§ About this exercise
Restate each line below word for word, skipping every picture.

[Records from a data source]

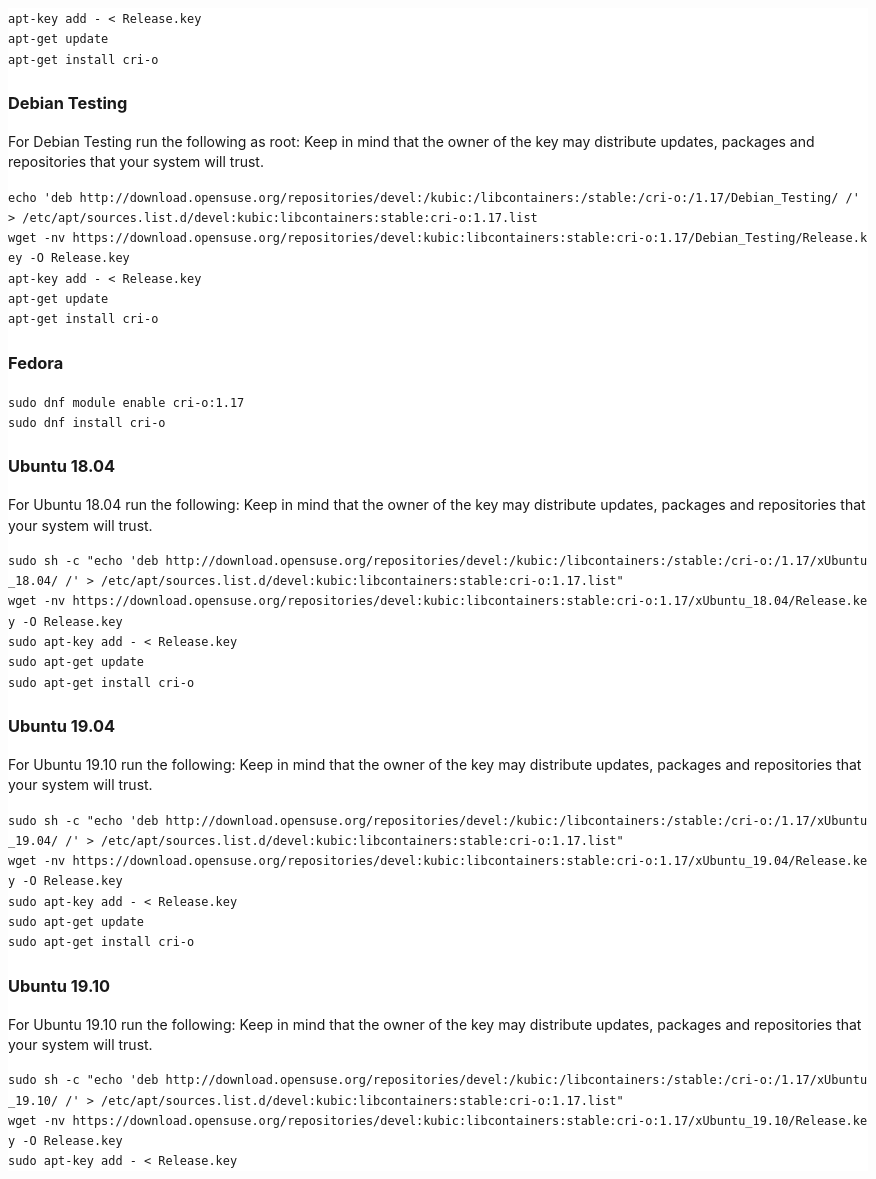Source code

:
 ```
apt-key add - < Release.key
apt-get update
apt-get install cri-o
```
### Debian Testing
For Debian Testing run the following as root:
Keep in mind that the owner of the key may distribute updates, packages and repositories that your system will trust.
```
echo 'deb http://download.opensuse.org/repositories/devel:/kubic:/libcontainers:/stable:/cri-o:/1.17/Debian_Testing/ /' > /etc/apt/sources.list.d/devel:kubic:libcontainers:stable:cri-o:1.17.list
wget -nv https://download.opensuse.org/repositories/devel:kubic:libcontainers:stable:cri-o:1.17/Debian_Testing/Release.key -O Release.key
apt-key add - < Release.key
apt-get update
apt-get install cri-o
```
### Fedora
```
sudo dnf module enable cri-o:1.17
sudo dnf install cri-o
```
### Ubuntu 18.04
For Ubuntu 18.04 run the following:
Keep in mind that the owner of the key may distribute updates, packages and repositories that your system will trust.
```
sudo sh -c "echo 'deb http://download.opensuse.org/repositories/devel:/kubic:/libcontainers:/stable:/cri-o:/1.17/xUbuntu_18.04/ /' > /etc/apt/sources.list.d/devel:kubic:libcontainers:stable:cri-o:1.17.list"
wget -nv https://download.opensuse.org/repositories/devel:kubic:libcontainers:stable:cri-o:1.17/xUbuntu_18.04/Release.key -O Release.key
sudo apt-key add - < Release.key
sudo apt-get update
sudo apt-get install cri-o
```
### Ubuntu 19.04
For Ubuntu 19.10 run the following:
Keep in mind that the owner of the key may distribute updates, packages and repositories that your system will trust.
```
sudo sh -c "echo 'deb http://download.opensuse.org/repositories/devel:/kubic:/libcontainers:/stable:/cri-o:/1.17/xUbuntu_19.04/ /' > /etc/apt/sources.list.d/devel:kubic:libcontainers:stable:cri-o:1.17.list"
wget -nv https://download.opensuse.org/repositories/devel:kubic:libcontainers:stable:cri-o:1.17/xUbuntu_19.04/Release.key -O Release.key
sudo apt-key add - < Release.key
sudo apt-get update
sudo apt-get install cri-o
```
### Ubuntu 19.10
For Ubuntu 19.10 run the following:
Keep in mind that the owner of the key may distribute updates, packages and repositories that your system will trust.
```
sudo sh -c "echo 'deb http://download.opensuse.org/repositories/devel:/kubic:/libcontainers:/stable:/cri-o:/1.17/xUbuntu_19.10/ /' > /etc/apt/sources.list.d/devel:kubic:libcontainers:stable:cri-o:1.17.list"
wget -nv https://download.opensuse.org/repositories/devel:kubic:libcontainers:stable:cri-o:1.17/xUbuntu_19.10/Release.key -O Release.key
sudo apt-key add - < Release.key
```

§ Exercise result
Source code

:
 ```
apt-key add - < Release.key
apt-get update
apt-get install cri-o
```
### Debian Testing
For Debian Testing run the following as root:
Keep in mind that the owner of the key may distribute updates, packages and repositories that your system will trust.
```
echo 'deb http://download.opensuse.org/repositories/devel:/kubic:/libcontainers:/stable:/cri-o:/1.17/Debian_Testing/ /' > /etc/apt/sources.list.d/devel:kubic:libcontainers:stable:cri-o:1.17.list
wget -nv https://download.opensuse.org/repositories/devel:kubic:libcontainers:stable:cri-o:1.17/Debian_Testing/Release.key -O Release.key
apt-key add - < Release.key
apt-get update
apt-get install cri-o
```
### Fedora
```
sudo dnf module enable cri-o:1.17
sudo dnf install cri-o
```
### Ubuntu 18.04
For Ubuntu 18.04 run the following:
Keep in mind that the owner of the key may distribute updates, packages and repositories that your system will trust.
```
sudo sh -c "echo 'deb http://download.opensuse.org/repositories/devel:/kubic:/libcontainers:/stable:/cri-o:/1.17/xUbuntu_18.04/ /' > /etc/apt/sources.list.d/devel:kubic:libcontainers:stable:cri-o:1.17.list"
wget -nv https://download.opensuse.org/repositories/devel:kubic:libcontainers:stable:cri-o:1.17/xUbuntu_18.04/Release.key -O Release.key
sudo apt-key add - < Release.key
sudo apt-get update
sudo apt-get install cri-o
```
### Ubuntu 19.04
For Ubuntu 19.10 run the following:
Keep in mind that the owner of the key may distribute updates, packages and repositories that your system will trust.
```
sudo sh -c "echo 'deb http://download.opensuse.org/repositories/devel:/kubic:/libcontainers:/stable:/cri-o:/1.17/xUbuntu_19.04/ /' > /etc/apt/sources.list.d/devel:kubic:libcontainers:stable:cri-o:1.17.list"
wget -nv https://download.opensuse.org/repositories/devel:kubic:libcontainers:stable:cri-o:1.17/xUbuntu_19.04/Release.key -O Release.key
sudo apt-key add - < Release.key
sudo apt-get update
sudo apt-get install cri-o
```
### Ubuntu 19.10
For Ubuntu 19.10 run the following:
Keep in mind that the owner of the key may distribute updates, packages and repositories that your system will trust.
```
sudo sh -c "echo 'deb http://download.opensuse.org/repositories/devel:/kubic:/libcontainers:/stable:/cri-o:/1.17/xUbuntu_19.10/ /' > /etc/apt/sources.list.d/devel:kubic:libcontainers:stable:cri-o:1.17.list"
wget -nv https://download.opensuse.org/repositories/devel:kubic:libcontainers:stable:cri-o:1.17/xUbuntu_19.10/Release.key -O Release.key
sudo apt-key add - < Release.key
```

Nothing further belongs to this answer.